Musing on the Balcony

2 December 2013

Last day this year in Durlach, home tomorrow to ready myself for the show at the weekend in Great Yarmouth. Not looking forward to the drive on Friday but the motor serviced and MOT’d and the winter tyres back on. It seems like only a few months ago they were being stacked in the garage!

“Secret” has been up at the studio this last week and been putting a shift in I’ve heard. Lending a hand clearing up the store room and the garden when the weathers been kind as well as putting his skills to the fore by sorting out footage from the Go Pro. Hopefully we will have a bunch of clips to put up on the Fishheadsclub.com You Tube site in the coming weeks,

A hell of a lot to do when I get back and I need to think carefully about some sort of distribution options for “Feast of Consequences” next year. I’m loathe to get involved with another label again but I am facing a struggle with promo as quite a few major UK papers have turned down reviews as the album isn’t “released”? It annoys me that they won’t recognise my mail order and independent approach as valid distribution. I do have to acknowledge that I am not reaching the sales that I’d expect from an album getting the best reviews I have had for years and although orders are coming in at a steady pace I feel that I could be doing a lot more. I don’t know whether this is a sign of the times or whether I’ve made a wrong move.

It’s a dilemma.

The mail order shop took around 250 orders over the weekend and we are totally capable of servicing these kind of numbers and more. Despite the problems with the manufacturers and constantly late deliveries Elspeth and the team back home are on top of the situation and nearly all the initial problems with missing orders are in hand now. “Feast” is going up on Amazon this week on our virtual shop there although I am not servicing Amazon direct as their take is hefty. The same applies to going through “recognised” distribution networks who I know will immediately have the album on their own online stores and my slice of the cake becomes significantly smaller, The same applies with i tunes.

Another problem I have encountered these last few days is the lack of people with credit or debit cards especially in Europe where, unlike the UK, it’s a lot harder to get plastic!

It’s not a case of being greedy or being a control freak rather trying to maximize what I can make of an album, my first in 6 years and last for some time. Do I open the flood gates and let units flow willy nilly across the ether earning around a quarter of what I make just now and at the mercy of in house promotion teams who are constantly looking to scalp the next new album on their release schedules? Do I keep it close and carry on working as I am picking my spots and gradually creating a presence with dedicated teams moving the album out slowly over a long period and backing it up with the new repackaged back catalogue? Working touring patterns and aiming at radio plays on nominated tracks?

Would a general release really make that much difference?
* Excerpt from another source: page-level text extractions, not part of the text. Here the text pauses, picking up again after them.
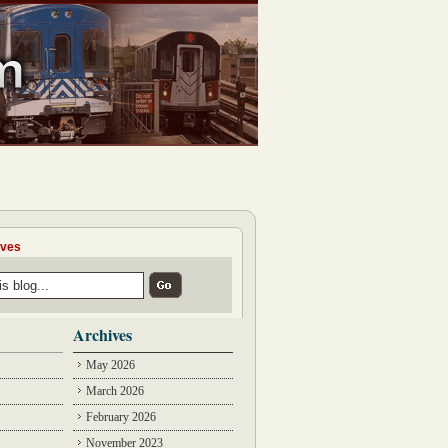
ives
Archives
May 2026
March 2026
February 2026
November 2023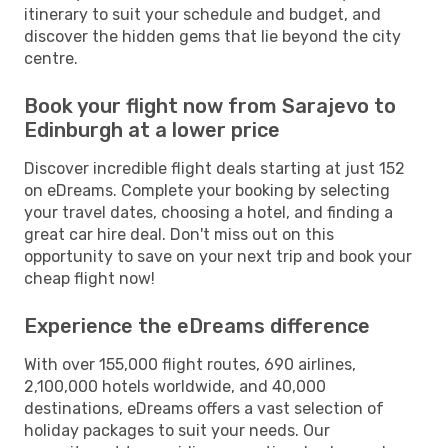
itinerary to suit your schedule and budget, and
discover the hidden gems that lie beyond the city
centre.
Book your flight now from Sarajevo to
Edinburgh at a lower price
Discover incredible flight deals starting at just 152
on eDreams. Complete your booking by selecting
your travel dates, choosing a hotel, and finding a
great car hire deal. Don't miss out on this
opportunity to save on your next trip and book your
cheap flight now!
Experience the eDreams difference
With over 155,000 flight routes, 690 airlines,
2,100,000 hotels worldwide, and 40,000
destinations, eDreams offers a vast selection of
holiday packages to suit your needs. Our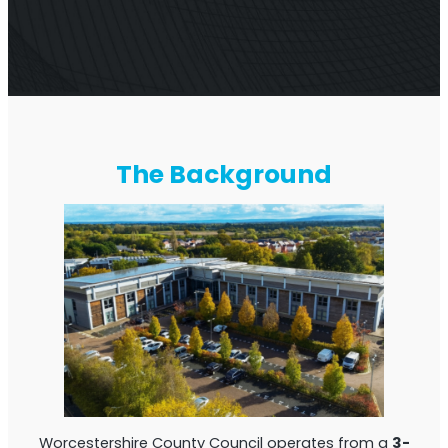
Multi-Operator Commercial Repeater
The Background
OS6
Repeater
Single-Operator. Commercial Repeater
Worcestershire County Council operates from a
3-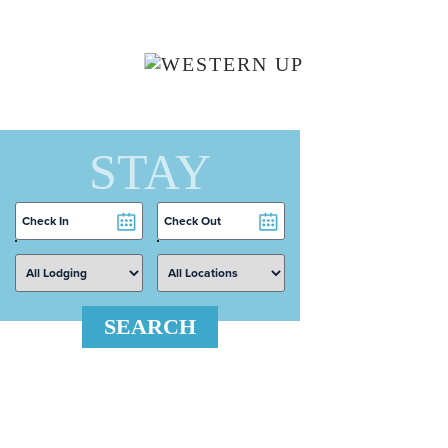
Skip to main content
STAY
Checkin
Checkout
Date
Date
SEARCH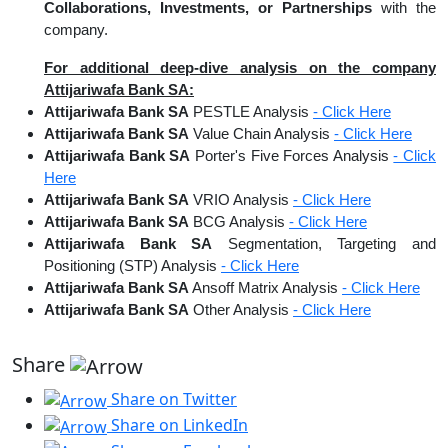
Collaborations, Investments, or Partnerships
with the
company.
For additional deep-dive analysis on the company
Attijariwafa Bank SA:
Attijariwafa Bank SA
PESTLE Analysis
- Click Here
Attijariwafa Bank SA
Value Chain Analysis
- Click Here
Attijariwafa Bank SA
Porter's Five Forces Analysis
- Click
Here
Attijariwafa Bank SA
VRIO Analysis
- Click Here
Attijariwafa Bank SA
BCG Analysis
- Click Here
Attijariwafa Bank SA
Segmentation, Targeting and
Positioning (STP) Analysis
- Click Here
Attijariwafa Bank SA
Ansoff Matrix Analysis
- Click Here
Attijariwafa Bank SA
Other Analysis
- Click Here
Share
Share on Twitter
Share on LinkedIn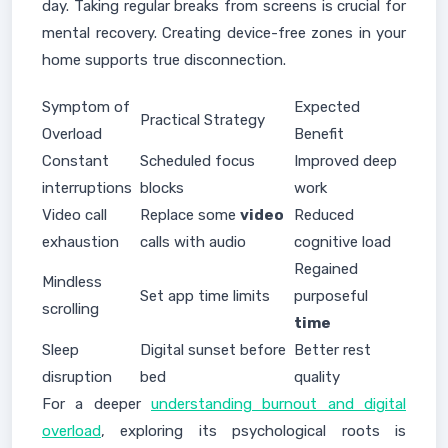
day. Taking regular breaks from screens is crucial for
mental recovery. Creating device-free zones in your
home supports true disconnection.
Symptom of
Expected
Practical Strategy
Overload
Benefit
Constant
Scheduled focus
Improved deep
interruptions
blocks
work
Video call
Replace some
video
Reduced
exhaustion
calls with audio
cognitive load
Regained
Mindless
Set app time limits
purposeful
scrolling
time
Sleep
Digital sunset before
Better rest
disruption
bed
quality
For a deeper
understanding burnout and digital
overload
, exploring its psychological roots is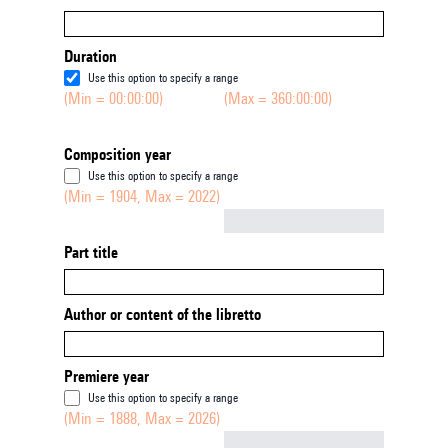
Duration
Use this option to specify a range
(Min = 00:00:00)
(Max = 360:00:00)
Composition year
Use this option to specify a range
(Min = 1904, Max = 2022)
Not empty
Part title
Author or content of the libretto
Premiere year
Use this option to specify a range
(Min = 1888, Max = 2026)
Not empty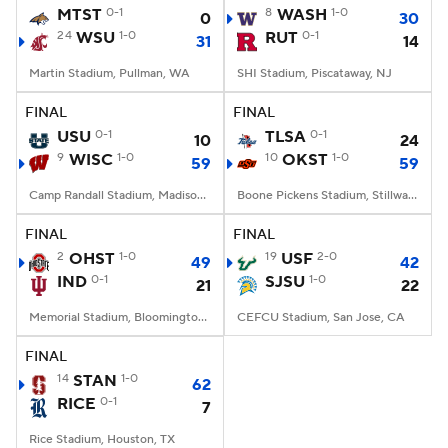
MTST
0-1
8
WASH
1-0
0
30
24
WSU
1-0
RUT
0-1
31
14
Martin Stadium, Pullman, WA
SHI Stadium, Piscataway, NJ
FINAL
FINAL
USU
0-1
TLSA
0-1
10
24
9
WISC
1-0
10
OKST
1-0
59
59
Camp Randall Stadium, Madison, WI
Boone Pickens Stadium, Stillwater, OK
FINAL
FINAL
2
OHST
1-0
19
USF
2-0
49
42
IND
0-1
SJSU
1-0
21
22
Memorial Stadium, Bloomington, IN
CEFCU Stadium, San Jose, CA
FINAL
14
STAN
1-0
62
RICE
0-1
7
Rice Stadium, Houston, TX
I’m not going to get into Tescos or Wallmart and in Germany for example the Media Markts and Saturns demand such big discounts and to get noticed want joint promotions that cost a lot of money and in the end it is so easy to get lost in the stacks of other albums they have in store. On top of that there’s the “sale or return ” policies which means anything they don’t sell comes back. I remember with the old “Dick Bros” label we were congratulating ourselves at great advance sales and being ultimately depressed as the stock room filled back up 6 months later.

I suppose it really comes down to what I want. Do I want to be back in the machine selling shit loads of albums and being beholden to the fame game or do I want to make a living and stay relatively in control? I still have an ego or I wouldn’t be in this line of work and there will always be a part of me that wants the former option. I was reminded while standing on stage in the cavern of the O2 and later while in the company of strangers backstage why I opted out back in 88.These are very different days and it’s a very different music business. I suppose I just have to continue trying to find a balance.

It’s working just now and I am earning a decent living but there is always the artist that wants his creations to be heard wider afield.At the moment that field seems very hard to reach.

I think for now I just have to go with my own flow and see how the picture develops over the coming months. I’d like to think that the route I have chosen is the correct one and that the initial cunning plan will unfold as I envisioned a year ago. Time will tell.